A common early step during data analysis is data harmonization: converting disparate datasets into a unified, consistent format, with consistent column names, classes, and values. The goal of hrmn is to make this process as easy as it can be.

hrmn provides a declarative, schema-first framework for defining a target data structure and then mapping various source data frames to that structure. By separating the definition of the target state from the transformation logic, hrmn makes the data intake process more robust, readable, and maintainable. It builds upon the validation and stabilization principles of the {stbl} package, extending them to handle more complex data-cleaning tasks like value lookups and case conversions.

Installation

You can install the development version of hrmn from GitHub with:

# install.packages("pak")
pak::pak("wranglezone/hrmn")

Usage

The hrmn workflow is organized around two core function families: specify_*() and harmonize_*(). The specify_*() family (e.g., specify_df(), specify_fct()) is used to create a “specification” object. This object acts as a formal contract, declaratively defining the exact column names, data types, and constraints (such as allowed factor levels or value ranges) of the target object.

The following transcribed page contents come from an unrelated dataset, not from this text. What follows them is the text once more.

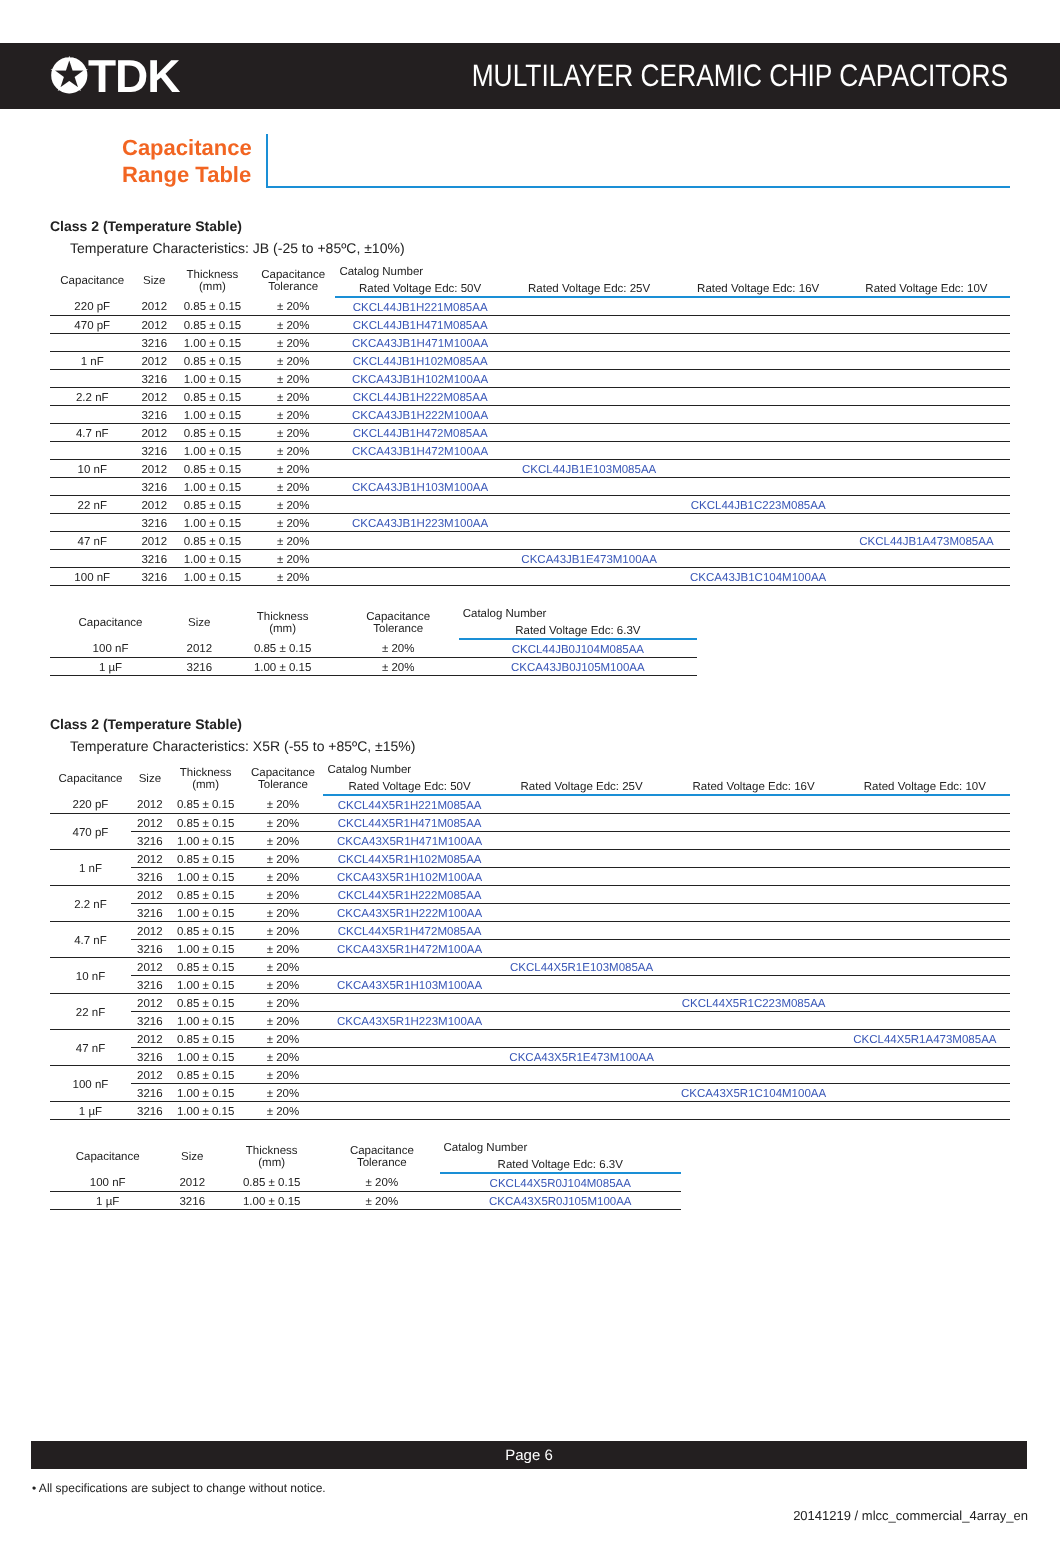✪TDK
MULTILAYER CERAMIC CHIP CAPACITORS
Capacitance
Range Table
Class 2 (Temperature Stable)
Temperature Characteristics: JB (-25 to +85ºC, ±10%)
| Capacitance | Size | Thickness (mm) | Capacitance Tolerance | Catalog Number | | | |
| --- | --- | --- | --- | --- | --- | --- | --- |
| | | | | Rated Voltage Edc: 50V | Rated Voltage Edc: 25V | Rated Voltage Edc: 16V | Rated Voltage Edc: 10V |
| 220 pF | 2012 | 0.85 ± 0.15 | ± 20% | CKCL44JB1H221M085AA | | | |
| 470 pF | 2012 | 0.85 ± 0.15 | ± 20% | CKCL44JB1H471M085AA | | | |
| | 3216 | 1.00 ± 0.15 | ± 20% | CKCA43JB1H471M100AA | | | |
| 1 nF | 2012 | 0.85 ± 0.15 | ± 20% | CKCL44JB1H102M085AA | | | |
| | 3216 | 1.00 ± 0.15 | ± 20% | CKCA43JB1H102M100AA | | | |
| 2.2 nF | 2012 | 0.85 ± 0.15 | ± 20% | CKCL44JB1H222M085AA | | | |
| | 3216 | 1.00 ± 0.15 | ± 20% | CKCA43JB1H222M100AA | | | |
| 4.7 nF | 2012 | 0.85 ± 0.15 | ± 20% | CKCL44JB1H472M085AA | | | |
| | 3216 | 1.00 ± 0.15 | ± 20% | CKCA43JB1H472M100AA | | | |
| 10 nF | 2012 | 0.85 ± 0.15 | ± 20% | | CKCL44JB1E103M085AA | | |
| | 3216 | 1.00 ± 0.15 | ± 20% | CKCA43JB1H103M100AA | | | |
| 22 nF | 2012 | 0.85 ± 0.15 | ± 20% | | | CKCL44JB1C223M085AA | |
| | 3216 | 1.00 ± 0.15 | ± 20% | CKCA43JB1H223M100AA | | | |
| 47 nF | 2012 | 0.85 ± 0.15 | ± 20% | | | | CKCL44JB1A473M085AA |
| | 3216 | 1.00 ± 0.15 | ± 20% | | CKCA43JB1E473M100AA | | |
| 100 nF | 3216 | 1.00 ± 0.15 | ± 20% | | | CKCA43JB1C104M100AA | |
| Capacitance | Size | Thickness (mm) | Capacitance Tolerance | Catalog Number |
| --- | --- | --- | --- | --- |
| | | | | Rated Voltage Edc: 6.3V |
| 100 nF | 2012 | 0.85 ± 0.15 | ± 20% | CKCL44JB0J104M085AA |
| 1 µF | 3216 | 1.00 ± 0.15 | ± 20% | CKCA43JB0J105M100AA |
Class 2 (Temperature Stable)
Temperature Characteristics: X5R (-55 to +85ºC, ±15%)
| Capacitance | Size | Thickness (mm) | Capacitance Tolerance | Catalog Number | | | |
| --- | --- | --- | --- | --- | --- | --- | --- |
| | | | | Rated Voltage Edc: 50V | Rated Voltage Edc: 25V | Rated Voltage Edc: 16V | Rated Voltage Edc: 10V |
| 220 pF | 2012 | 0.85 ± 0.15 | ± 20% | CKCL44X5R1H221M085AA | | | |
| 470 pF | 2012 | 0.85 ± 0.15 | ± 20% | CKCL44X5R1H471M085AA | | | |
| | 3216 | 1.00 ± 0.15 | ± 20% | CKCA43X5R1H471M100AA | | | |
| 1 nF | 2012 | 0.85 ± 0.15 | ± 20% | CKCL44X5R1H102M085AA | | | |
| | 3216 | 1.00 ± 0.15 | ± 20% | CKCA43X5R1H102M100AA | | | |
| 2.2 nF | 2012 | 0.85 ± 0.15 | ± 20% | CKCL44X5R1H222M085AA | | | |
| | 3216 | 1.00 ± 0.15 | ± 20% | CKCA43X5R1H222M100AA | | | |
| 4.7 nF | 2012 | 0.85 ± 0.15 | ± 20% | CKCL44X5R1H472M085AA | | | |
| | 3216 | 1.00 ± 0.15 | ± 20% | CKCA43X5R1H472M100AA | | | |
| 10 nF | 2012 | 0.85 ± 0.15 | ± 20% | | CKCL44X5R1E103M085AA | | |
| | 3216 | 1.00 ± 0.15 | ± 20% | CKCA43X5R1H103M100AA | | | |
| 22 nF | 2012 | 0.85 ± 0.15 | ± 20% | | | CKCL44X5R1C223M085AA | |
| | 3216 | 1.00 ± 0.15 | ± 20% | CKCA43X5R1H223M100AA | | | |
| 47 nF | 2012 | 0.85 ± 0.15 | ± 20% | | | | CKCL44X5R1A473M085AA |
| | 3216 | 1.00 ± 0.15 | ± 20% | | CKCA43X5R1E473M100AA | | |
| 100 nF | 2012 | 0.85 ± 0.15 | ± 20% | | | | |
| | 3216 | 1.00 ± 0.15 | ± 20% | | | CKCA43X5R1C104M100AA | |
| 1 µF | 3216 | 1.00 ± 0.15 | ± 20% | | | | |
| Capacitance | Size | Thickness (mm) | Capacitance Tolerance | Catalog Number |
| --- | --- | --- | --- | --- |
| | | | | Rated Voltage Edc: 6.3V |
| 100 nF | 2012 | 0.85 ± 0.15 | ± 20% | CKCL44X5R0J104M085AA |
| 1 µF | 3216 | 1.00 ± 0.15 | ± 20% | CKCA43X5R0J105M100AA |
Page 6
• All specifications are subject to change without notice.
20141219 / mlcc_commercial_4array_en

Once a specification is defined, the harmonize_*() family (e.g., harmonize_df(), harmonize_fct()) is used to transform the source data. These functions take a messy input data frame and the target specification, along with a set of mapping rules that describe how to convert the source columns into their target forms. This process ensures that the final output not only has the correct structure but that its values have been cleaned and validated, with clear errors for any data that cannot be conformed to the specification.

Code of Conduct

Please note that the hrmn project is released with a Contributor Code of Conduct. By contributing to this project, you agree to abide by its terms.